In this article, we discuss the paper titled "Why Extended High-Frequency (EHF) Hearing Assessments Are Necessary," published in Hearing Tracker in January 2026 by Dr. Douglas L. Beck, Dr. Melissa Fling and Dr. Keith N. Darrow.
Hearing loss, which affects approximately 1.5 billion people worldwide, is one of the most common neurological conditions. Although traditional estimates put the figure at 38–45 million people in the U.S., the recent Global Burden of Disease Study reports that this figure has reached 73 million, affecting 22% of the population. More critically, about 26 million Americans experience "subclinical" listening problems despite having normal pure-tone thresholds.

Pure-tone audiometry, regarded as the "gold standard" for about 100 years, is successful at measuring sensitivity from 250–8,000 Hz; however, it does not fully reflect the functional capacity of the dynamic auditory system. Hearing is the passive perception of sound, while listening is the brain making sense of sounds. Telling a patient "your hearing is normal" only indicates that thresholds up to 8 kHz are within norms; it does not mean that auditory processing is healthy.
What does this mean? Patients' complaints of "I hear but I don't understand" or "people are mumbling" may be related to the loss of spectral cues above 8 kHz or to disruptions in neural synchronization.

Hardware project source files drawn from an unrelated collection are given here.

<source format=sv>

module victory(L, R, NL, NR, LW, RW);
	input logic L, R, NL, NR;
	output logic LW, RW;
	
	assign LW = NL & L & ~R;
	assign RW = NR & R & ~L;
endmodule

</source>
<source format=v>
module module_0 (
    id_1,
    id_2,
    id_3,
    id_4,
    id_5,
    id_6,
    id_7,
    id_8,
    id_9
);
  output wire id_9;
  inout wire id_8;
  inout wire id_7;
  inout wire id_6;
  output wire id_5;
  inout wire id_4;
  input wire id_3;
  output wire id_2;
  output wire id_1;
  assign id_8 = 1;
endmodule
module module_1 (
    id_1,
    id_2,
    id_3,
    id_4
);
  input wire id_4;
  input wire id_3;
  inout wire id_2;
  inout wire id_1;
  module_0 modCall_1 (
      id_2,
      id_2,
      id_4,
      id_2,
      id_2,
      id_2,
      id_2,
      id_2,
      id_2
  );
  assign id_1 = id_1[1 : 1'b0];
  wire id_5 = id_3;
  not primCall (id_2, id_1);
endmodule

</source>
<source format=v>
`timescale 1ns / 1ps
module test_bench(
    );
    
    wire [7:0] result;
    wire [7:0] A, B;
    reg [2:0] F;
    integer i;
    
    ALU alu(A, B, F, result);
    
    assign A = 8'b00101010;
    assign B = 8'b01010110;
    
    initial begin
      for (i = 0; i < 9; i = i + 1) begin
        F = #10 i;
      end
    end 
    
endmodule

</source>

The human auditory system uses spectral cues, particularly between 4–16 kHz, to determine the location of sound in space: 6–12 kHz contributes to vertical localization, and 8–16 kHz to front-back discrimination. This information is not visible on the standard audiogram.
Even if 75–80% of cochlear nerve fibers have degenerated, pure-tone thresholds measured in a soundproof booth may come out normal. This is directly related to cochlear synaptopathy and auditory neuropathy, which explain patients' complaints of difficulty understanding speech in noise, tinnitus and increased listening effort.

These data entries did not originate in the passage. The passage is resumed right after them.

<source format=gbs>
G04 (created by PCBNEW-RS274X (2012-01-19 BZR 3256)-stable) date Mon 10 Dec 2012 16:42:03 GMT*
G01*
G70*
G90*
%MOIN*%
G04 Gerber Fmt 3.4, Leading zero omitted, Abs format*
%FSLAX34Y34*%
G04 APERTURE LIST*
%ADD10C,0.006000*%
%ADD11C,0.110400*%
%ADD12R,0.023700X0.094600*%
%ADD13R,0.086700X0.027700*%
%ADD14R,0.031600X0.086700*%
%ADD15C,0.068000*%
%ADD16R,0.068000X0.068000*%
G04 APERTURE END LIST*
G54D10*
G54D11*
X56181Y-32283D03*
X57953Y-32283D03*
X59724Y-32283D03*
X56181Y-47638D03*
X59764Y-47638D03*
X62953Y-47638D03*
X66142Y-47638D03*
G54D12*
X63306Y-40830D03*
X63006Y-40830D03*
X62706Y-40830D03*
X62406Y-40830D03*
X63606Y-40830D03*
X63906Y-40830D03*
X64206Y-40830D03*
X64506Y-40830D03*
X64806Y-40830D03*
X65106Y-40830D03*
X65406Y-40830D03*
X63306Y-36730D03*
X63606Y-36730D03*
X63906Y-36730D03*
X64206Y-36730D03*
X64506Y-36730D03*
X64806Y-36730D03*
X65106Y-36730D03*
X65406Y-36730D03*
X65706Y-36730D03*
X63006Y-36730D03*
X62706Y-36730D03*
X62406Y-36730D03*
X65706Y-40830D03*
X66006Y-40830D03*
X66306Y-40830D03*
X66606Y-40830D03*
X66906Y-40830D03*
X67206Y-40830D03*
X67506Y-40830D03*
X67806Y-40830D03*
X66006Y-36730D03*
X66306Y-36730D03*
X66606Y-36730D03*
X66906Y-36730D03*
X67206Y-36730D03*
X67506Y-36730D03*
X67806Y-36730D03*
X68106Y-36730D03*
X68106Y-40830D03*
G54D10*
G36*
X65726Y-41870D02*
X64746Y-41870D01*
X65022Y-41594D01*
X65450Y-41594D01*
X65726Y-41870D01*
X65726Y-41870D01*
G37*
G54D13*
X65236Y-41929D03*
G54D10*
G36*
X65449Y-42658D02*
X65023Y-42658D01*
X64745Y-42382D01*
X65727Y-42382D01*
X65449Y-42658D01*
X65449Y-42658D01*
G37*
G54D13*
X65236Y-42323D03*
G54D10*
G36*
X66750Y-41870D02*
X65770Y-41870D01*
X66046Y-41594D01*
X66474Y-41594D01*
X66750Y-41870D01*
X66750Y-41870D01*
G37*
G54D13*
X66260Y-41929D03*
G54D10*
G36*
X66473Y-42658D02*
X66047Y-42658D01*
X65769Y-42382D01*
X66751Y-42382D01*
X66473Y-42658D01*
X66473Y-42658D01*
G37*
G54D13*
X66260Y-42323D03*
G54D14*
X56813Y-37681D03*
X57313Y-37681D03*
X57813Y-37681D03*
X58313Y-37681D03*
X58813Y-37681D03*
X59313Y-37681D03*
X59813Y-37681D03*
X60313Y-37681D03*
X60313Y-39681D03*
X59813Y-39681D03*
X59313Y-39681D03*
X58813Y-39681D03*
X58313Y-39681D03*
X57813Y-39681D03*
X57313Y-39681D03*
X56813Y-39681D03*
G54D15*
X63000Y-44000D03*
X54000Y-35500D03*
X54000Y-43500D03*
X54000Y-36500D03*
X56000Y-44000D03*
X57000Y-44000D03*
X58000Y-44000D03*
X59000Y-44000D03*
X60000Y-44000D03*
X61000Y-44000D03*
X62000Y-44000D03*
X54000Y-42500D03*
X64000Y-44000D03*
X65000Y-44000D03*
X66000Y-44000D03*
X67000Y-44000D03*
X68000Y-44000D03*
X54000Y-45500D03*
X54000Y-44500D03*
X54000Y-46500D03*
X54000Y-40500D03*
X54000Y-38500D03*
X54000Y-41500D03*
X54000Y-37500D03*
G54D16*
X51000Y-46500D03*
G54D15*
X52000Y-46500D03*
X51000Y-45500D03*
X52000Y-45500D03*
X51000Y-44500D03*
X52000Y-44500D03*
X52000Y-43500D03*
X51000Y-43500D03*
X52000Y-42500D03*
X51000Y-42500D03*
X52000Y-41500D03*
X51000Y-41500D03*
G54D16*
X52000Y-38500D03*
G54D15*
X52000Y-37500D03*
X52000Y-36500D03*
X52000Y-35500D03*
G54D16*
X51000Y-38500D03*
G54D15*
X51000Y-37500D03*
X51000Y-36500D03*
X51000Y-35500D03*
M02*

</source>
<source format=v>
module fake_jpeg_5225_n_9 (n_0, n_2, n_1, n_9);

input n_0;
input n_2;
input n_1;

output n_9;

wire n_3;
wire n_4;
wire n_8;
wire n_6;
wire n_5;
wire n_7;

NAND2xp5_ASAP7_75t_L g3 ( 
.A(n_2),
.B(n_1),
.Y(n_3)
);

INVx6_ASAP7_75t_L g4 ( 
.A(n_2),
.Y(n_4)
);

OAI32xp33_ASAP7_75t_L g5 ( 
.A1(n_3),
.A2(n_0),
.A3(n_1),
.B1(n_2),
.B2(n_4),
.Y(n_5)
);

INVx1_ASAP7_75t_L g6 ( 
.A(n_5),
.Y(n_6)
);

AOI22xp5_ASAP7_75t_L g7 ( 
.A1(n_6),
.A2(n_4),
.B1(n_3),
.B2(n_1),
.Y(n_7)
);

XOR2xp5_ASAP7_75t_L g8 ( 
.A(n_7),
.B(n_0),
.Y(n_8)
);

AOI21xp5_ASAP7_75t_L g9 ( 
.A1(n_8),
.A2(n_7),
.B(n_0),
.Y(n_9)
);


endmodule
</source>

We have actually had the ability to test up to 16 kHz for a century. The Western Electric 1A model, produced in the 1920s, could measure in the 32 Hz–16,384 Hz range; however, cost and the fact that subsequent portable models were limited to 8,192 Hz confined clinicians to this narrow range.
Adding EHF tests to the routine battery provides high diagnostic yield at low cost. Cases where it is critical include revealing the hidden deficits of tinnitus, early cochlear involvement in genetic/systemic diseases, the first signs of noise damage, increased listening effort, phoneme discrimination and language development in children, and predicting performance in noise. Indeed, thresholds at 16 kHz can reliably predict success in noise even when there is no high-frequency cue in the stimulus.
Modern science has shown that a bandwidth of up to 13 kHz is necessary for speech quality and intelligibility. As audiologists, we should adopt a comprehensive approach that includes high-frequency hearing testing, speech-in-noise (SIN) tests and suprathreshold measures.
Beck, D. L., Fling, M., & Darrow, K. N. (2026). Why extended high-frequency (EHF) hearing assessments are necessary. Hearing Tracker.